Das Zurverfügungstellen der Messunterlagen zur Hinterfragung der Richtigkeit der Messung gerade beim standardisierten Messverfahren ist nach der Rechtsprechung des BGH Grundbedingung, um überhaupt zu einer Anerkennung des Messverfahrens zu kommen (BGHSt 39, 291 [298] i.V.m. BGHSt 28, 235 [239]).
Oberlandesgerichte haben diese Rechtsprechung aber regelmäßig ignoriert, sodass es letztlich der Entscheidung des Verfassungsgerichtshofs des Saarlandes vom 27.4.2018 (Az.: Lv 1/18 [DAR 2018, 557]) bedurfte. In dieser Entscheidung hat der Verfassungsgerichtshof der obergerichtlichen Rechtsprechung, die eine Einschränkung des Akteneinsichtsrechts vertrat, eine Absage erteilt. Gleichwohl wollen dies insbesondere das OLG Bamberg (NZV 2018, 80) und das OLG Oldenburg (Beschl. v. 23.7.2018 – 2 Ss OWi 197/18) nicht wahrhaben und halten an ihrer falschen Auffassung fest.
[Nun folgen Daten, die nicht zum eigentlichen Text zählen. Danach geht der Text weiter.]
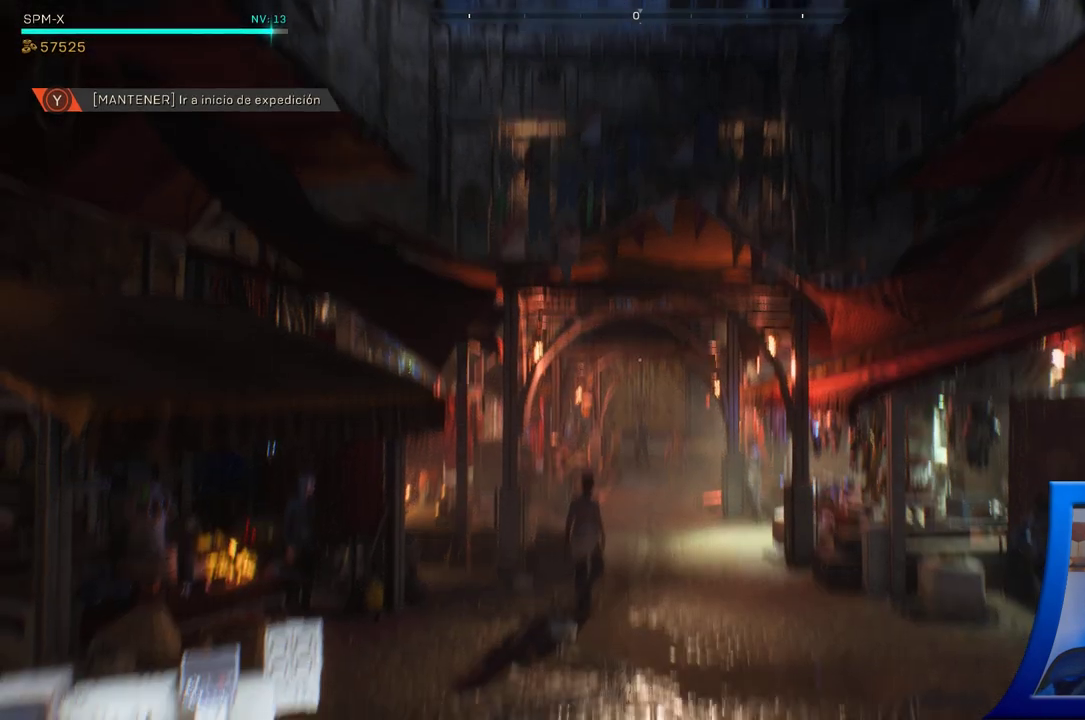
{"dt_ms": 500, "buttons": [], "left_stick": "up", "right_stick": "center", "button_events": []}
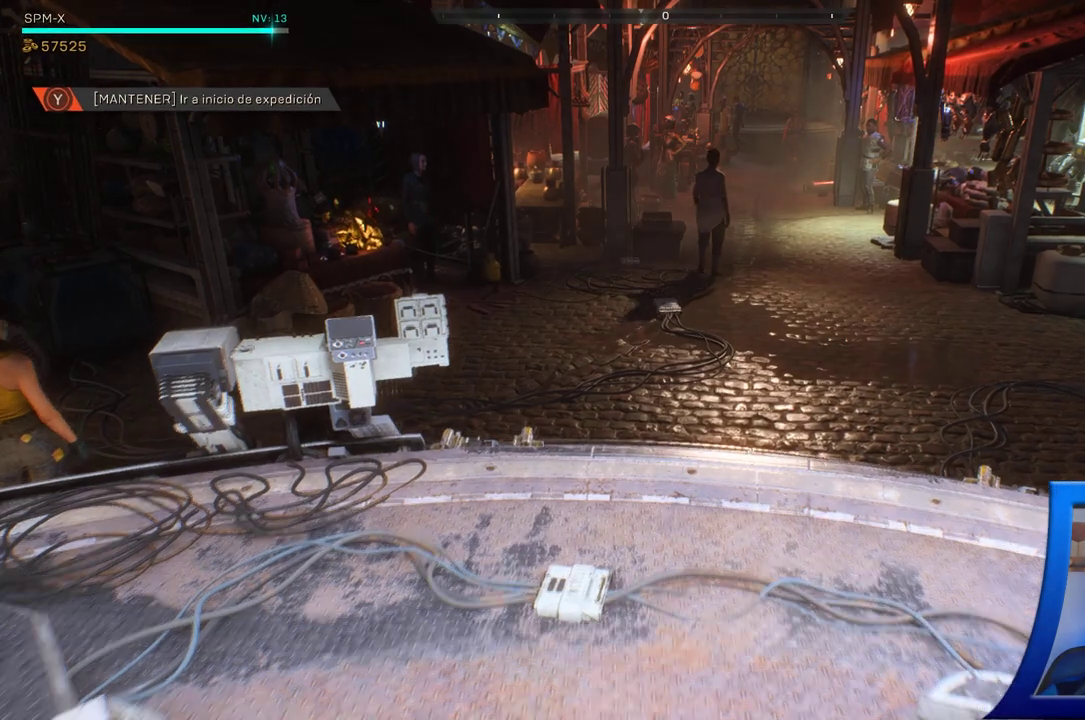
{"dt_ms": 500, "buttons": [], "left_stick": "up", "right_stick": "up-right", "button_events": []}
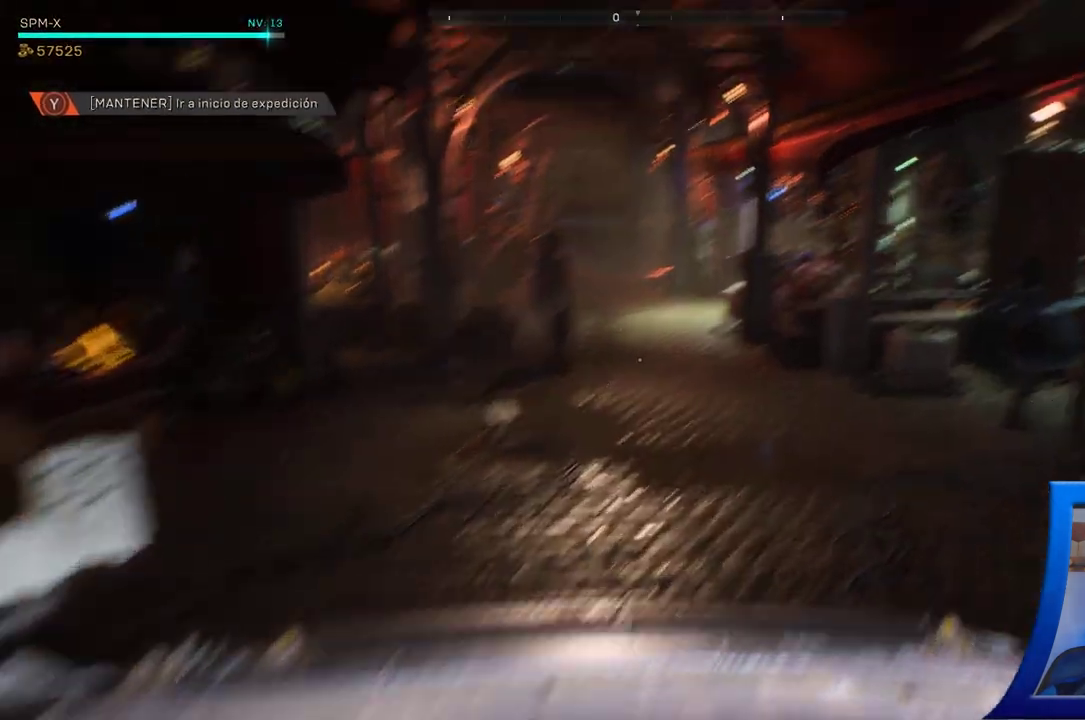
{"dt_ms": 500, "buttons": [], "left_stick": "up", "right_stick": "right", "button_events": []}
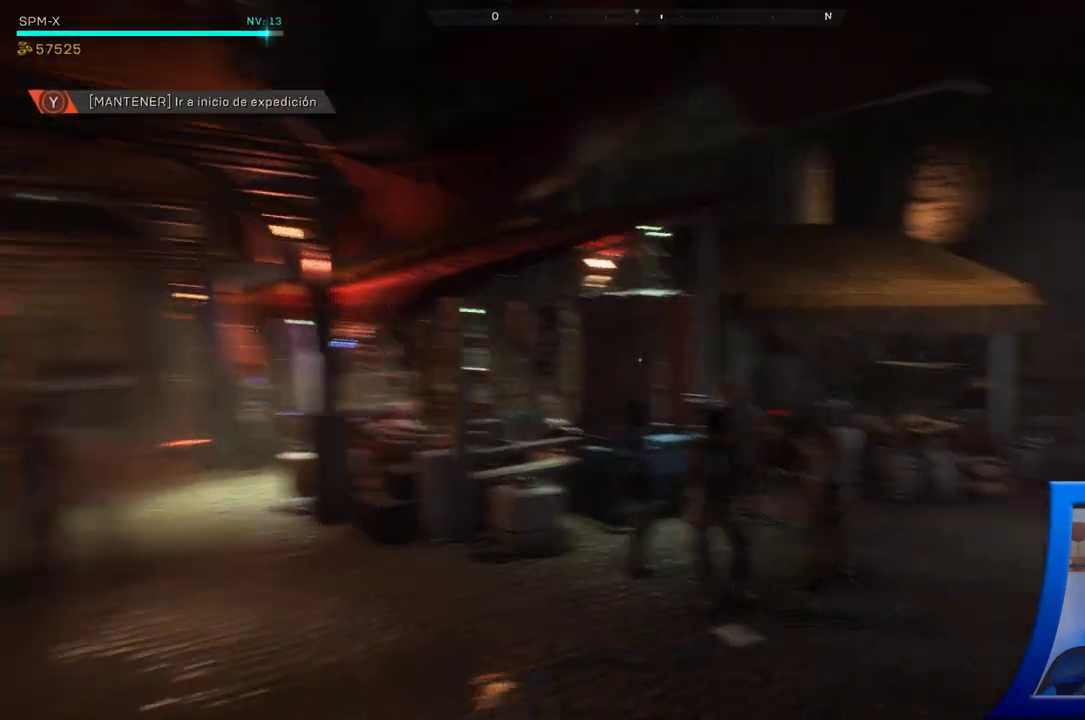
{"dt_ms": 1000, "buttons": [], "left_stick": "up", "right_stick": "up-right", "button_events": [[567, "L3", "down"], [783, "L3", "up"]]}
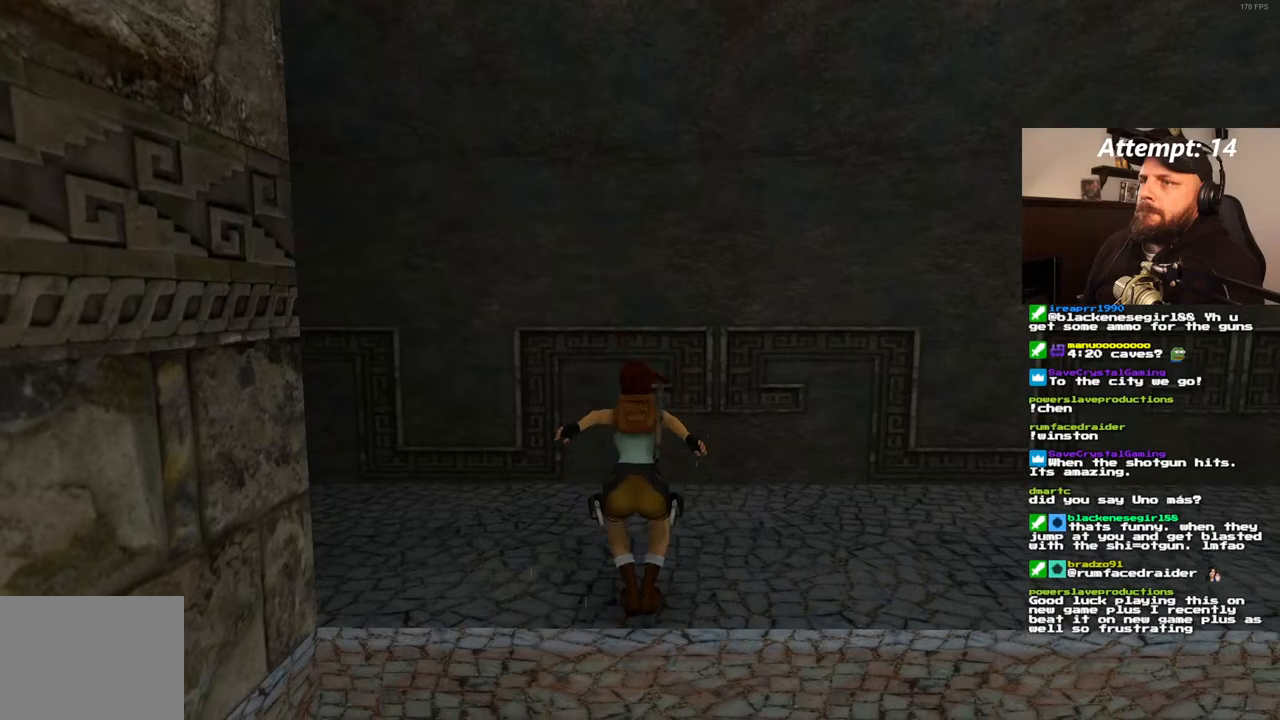
Gameplay with a controller (PlayStation layout); each line is a JSON object with the inputs held at the frame after it (dt_ms = milliseconds from this image to that frame). "events" lists button and stick changes between this image and that frame as [ms after this image, input, new state], when the widget could be followed in between. Not read: L3 R3.
{"dt_ms": 500, "buttons": ["SQUARE", "DPAD_LEFT"], "left_stick": "center", "right_stick": "center", "events": []}
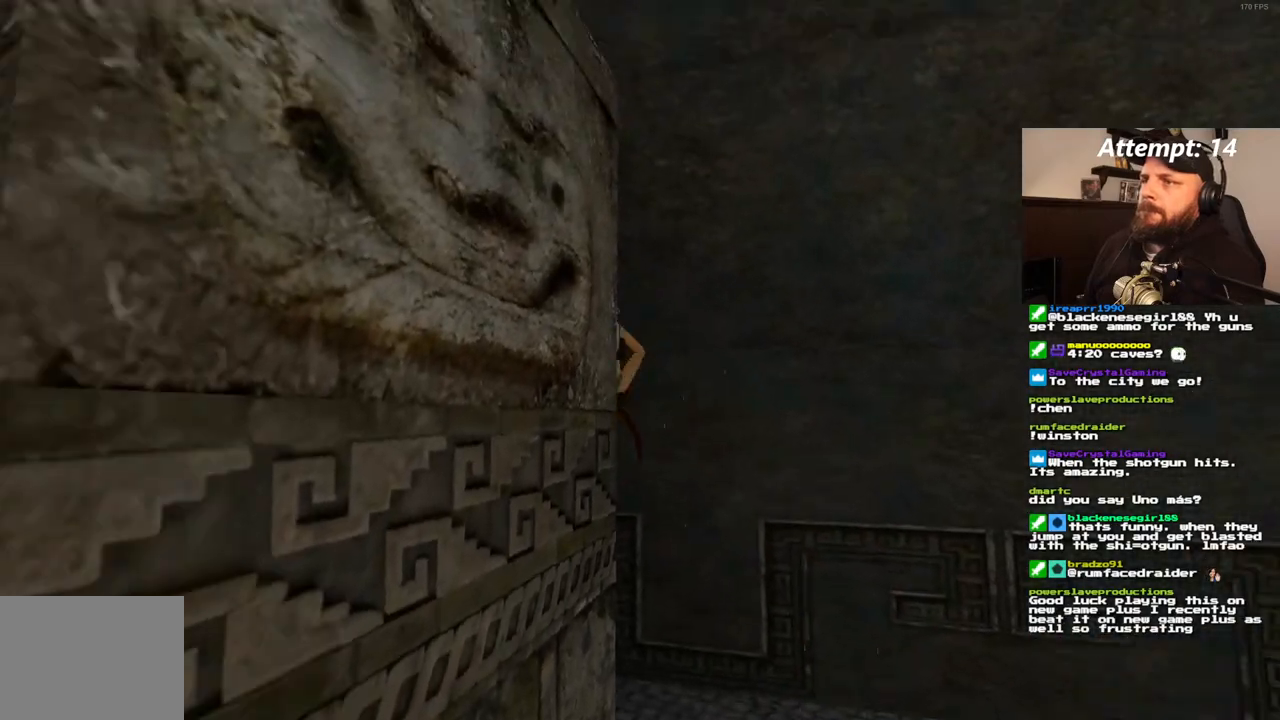
{"dt_ms": 500, "buttons": [], "left_stick": "center", "right_stick": "center", "events": [[200, "DPAD_LEFT", "up"], [250, "SQUARE", "up"]]}
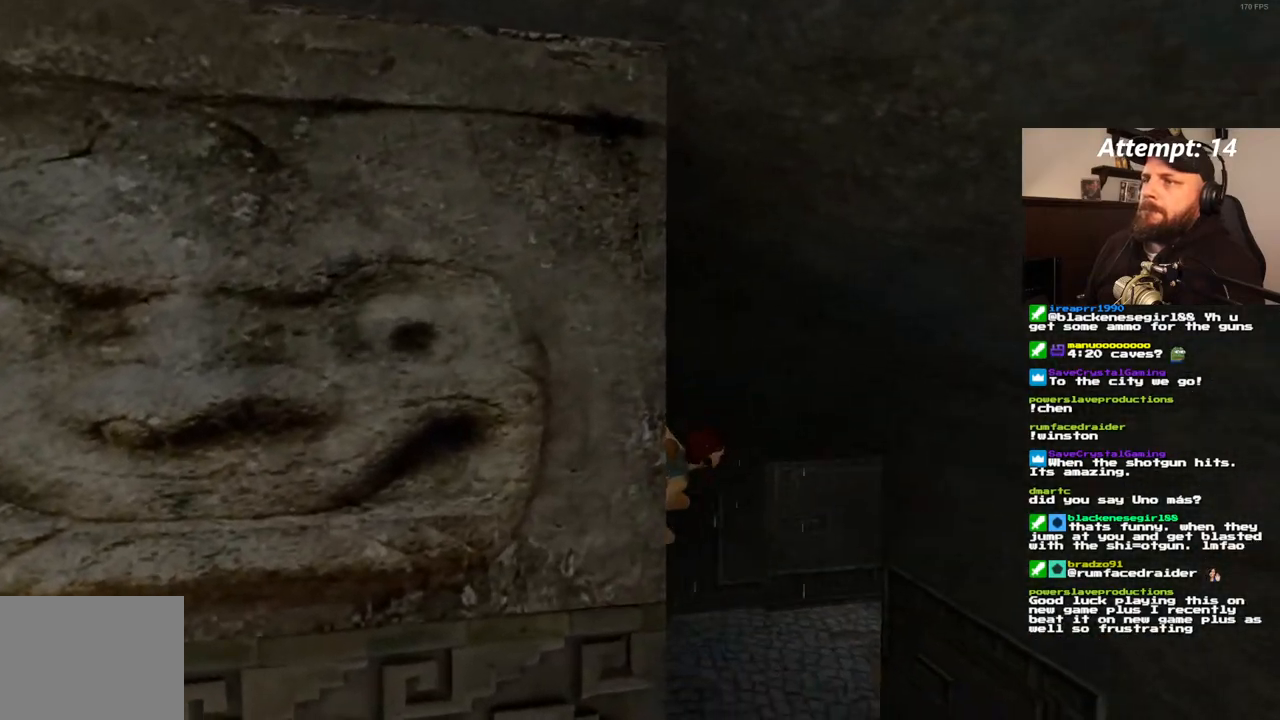
{"dt_ms": 500, "buttons": [], "left_stick": "center", "right_stick": "center", "events": []}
Den Verteidigern, die derart eingeschränkt werden, sei zugerufen, derartige verfassungswidrige Entscheidungen nicht zu akzeptieren, sondern im Falle der Beibehaltung dieser Rechtsprechung die Verfassungsgerichte der Länder oder das Bundesverfassungsgericht anrufen.
Erst durch die Kenntnis der Akte und dort insbesondere die Kenntnis der Messdaten, des Messefilms, der Auswerte-Software usw. lässt sich beurteilen, ob die Messung ordnungsgemäß war. Mit den in aller Regel von den Bußgeldbehörden überlassenen "Aktenfragmenten" ist eine Beurteilung in den meisten Fällen nicht möglich.
Wichtig ist, dass bereits im Verwaltungsverfahren Akteneinsicht beantragt wird und dort für den Fall, dass die angeforderten Unterlagen nicht überlassen werden, ein Antrag nach § 62 OWiG gestellt wird. Führt dies zu keinem Erfolg, ist zwingend der Einsichtsantrag in der Hauptverhandlung zu wiederholen. Denn nur so wird das Gericht gezwungen, einen Gerichtsbeschluss gemäß § 238 Abs. 2 StPO zu erlassen, der die Möglichkeit der Rüge der unzulässigen Beschränkung der Verteidigung (§ 79 Abs. 3 S. 1 OWiG i.V.m. § 338 Nr. 8 StPO) ermöglicht.
Die Verletzung des aus Art. 6 EMRK folgenden Einsichts- und Offenlegungsrechts ist mit der Verfahrensrüge im Rahmen der Rechtsbeschwerde geltend zu machen.